Health Letter: Use of Atypical Antipsychotics in Children At All-time High
Use of Atypical Antipsychotics in Children At All-time High
Health Letter Article, April 2013 – Vol. 29, No. 4
The use of psychiatric, or psychotropic, mind-affecting drugs in children has increased exponentially over the past two decades. An estimated 8 million U.S. children are now on at least one type of psychiatric medication for a behavioral disorder or mental illness.
Much of the increased use in recent years has involved a class of medicines called atypical antipsychotics. It is a troubling fact, but one that studies have repeatedly shown, that most of these risky antipsychotic drugs are being prescribed to children for unapproved ? and unproven ? uses. In other words, most of them are not psychotic.
Overview of atypical antipsychotics
The first antipsychotic medications, now known as first-generation or typical antipsychotics, were largely used to treat seriously mentally ill patients, such as those with schizophrenia, institutionalized in inpatient mental-health facilities.

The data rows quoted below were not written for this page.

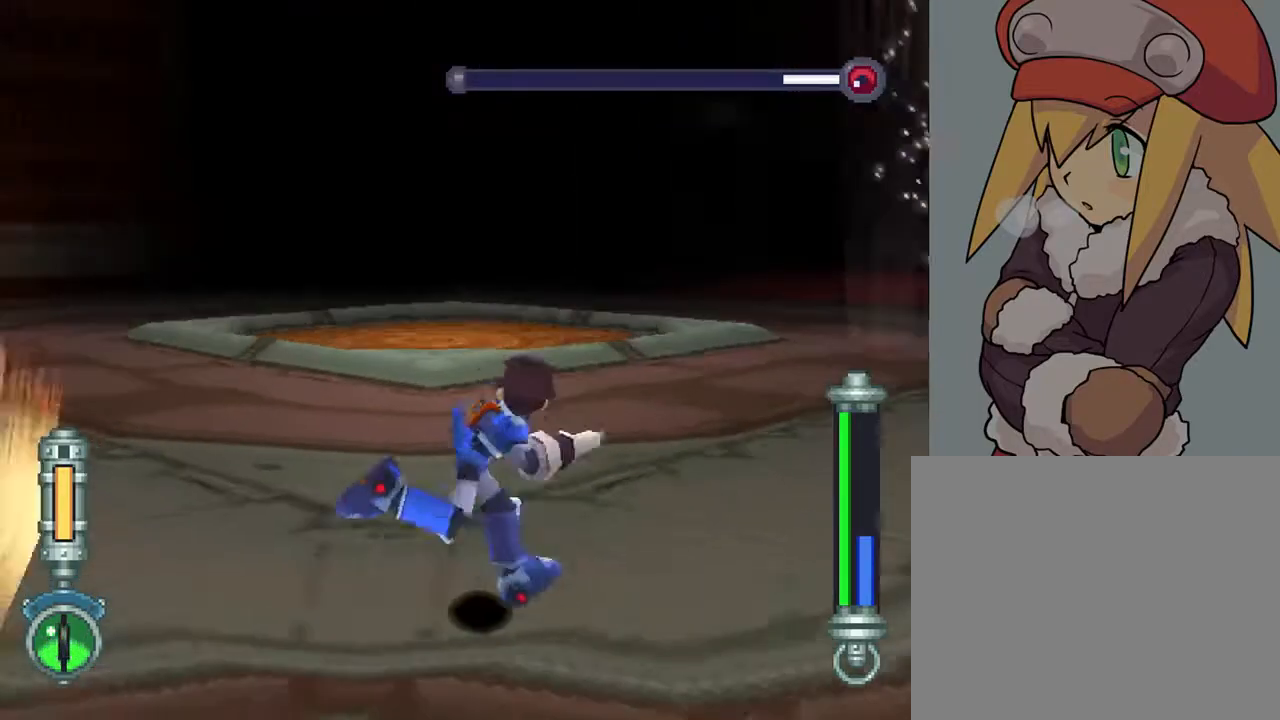
{"buttons": [], "left_stick": "center", "right_stick": "center", "events": [[33, "DPAD_RIGHT", "up"], [300, "DPAD_DOWN", "down"], [300, "DPAD_LEFT", "down"], [433, "DPAD_LEFT", "up"], [467, "DPAD_DOWN", "up"]]}
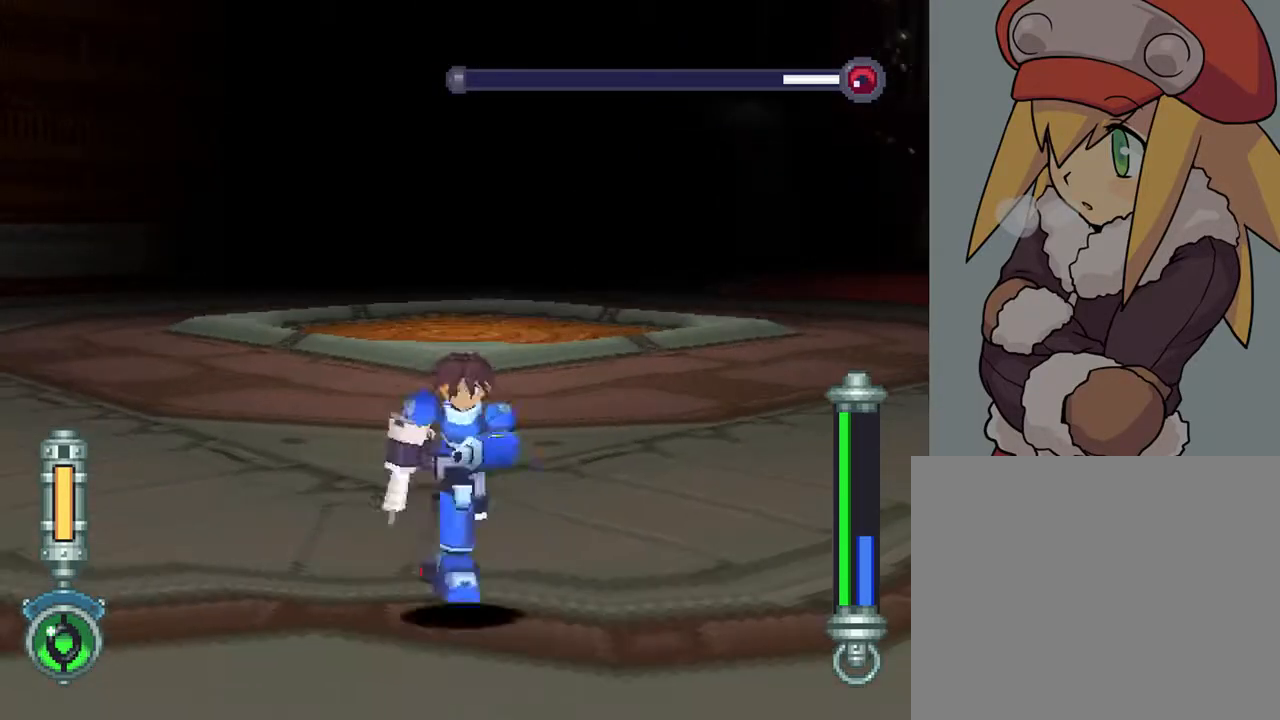
{"buttons": ["L2"], "left_stick": "center", "right_stick": "center", "events": [[233, "DPAD_LEFT", "down"], [350, "DPAD_LEFT", "up"], [500, "L2", "down"]]}
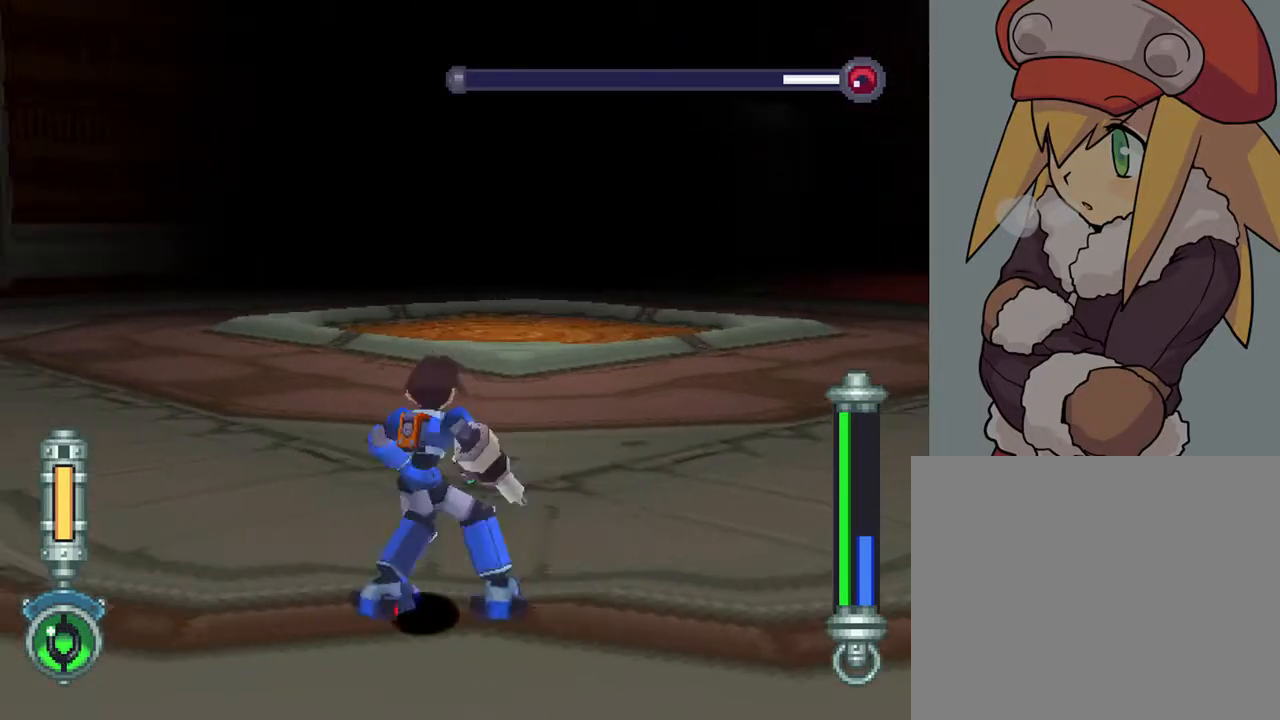
{"buttons": ["L2"], "left_stick": "center", "right_stick": "center", "events": [[117, "DPAD_UP", "down"], [317, "DPAD_UP", "up"]]}
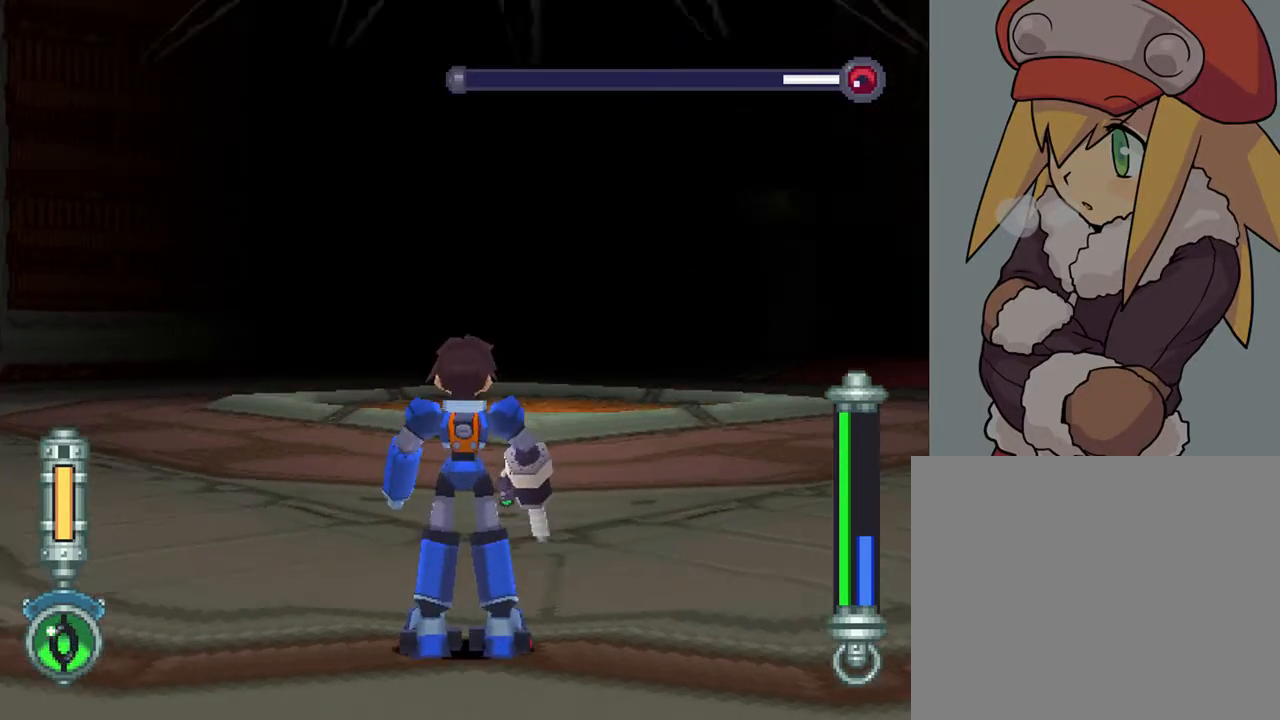
{"buttons": ["L2"], "left_stick": "center", "right_stick": "center", "events": [[283, "DPAD_RIGHT", "down"], [383, "DPAD_RIGHT", "up"]]}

In the 1990s, a new class of drugs emerged. Called second-generation or atypical antipsychotics, these drugs had fewer side effects than the first-generation medicines, and their debut coincided with the continued transition of common mental-illness treatment from inpatient institutions to outpatient clinics. (Only one atypical antipsychotic, clozapine [Clozaril], was approved prior to the 1990s.) This timing resulted in the widespread use of atypical antipsychotics in the outpatient setting.
Sales of atypical antipsychotics have risen considerably in recent years, from 2.3 million prescriptions per month in November 2005 to 4 million prescriptions per month by September 2011. Sales of the drugs for children have followed a similar trend, increasing
62 percent between 2002 and 2007 in Medicaid-enrolled children.
Unproven, off-label use predominates in children
As of August 2012, atypical antipsychotics were approved by the Food and Drug Administration (FDA) in children only for treatment of bipolar disorder (for ages 10 to 17), schizophrenia (for ages 13 to 17), irritability associated with autism, and “tics and vocal utterances of Tourette syndrome.” Yet most atypical antipsychotic prescriptions written for children are not for these conditions. Instead, according to the federal Agency for Healthcare Research and Quality (AHRQ), the majority are for conditions for which the drugs have never been approved by the FDA.
A study of children in the Arkansas Medicaid program found that the most common conditions for which atypical antipsychotics were prescribed were attention deficit hyperactivity disorder (ADHD), followed by depression, conduct disorder, oppositional defiant disorder and adjustment reactions. According to the authors, 41 percent of the children had no diagnosis for which antipsychotic treatment was supported by any published study. Another large study of privately insured children found similar patterns of use, with atypical antipsychotics most commonly prescribed for behavioral or mood disorders (disruptive behavior disorder, followed by mood disorders and anxiety disorder).
There is no solid evidence that the drugs work for these most common off-label uses. Two systematic reviews conducted in 2006 and 2011 by AHRQ found only a handful of published trials that studied any off-label uses of antipsychotics in children. Only one drug, risperidone (Risperdal), demonstrated some benefit for ADHD, but the two trials in which this was shown were exceedingly small (70 children in total) and short-term (four weeks). Another drug, aripiprazole (Abilify), was shown to be ineffective in reducing ADHD symptoms in children with bipolar disorder in two other trials.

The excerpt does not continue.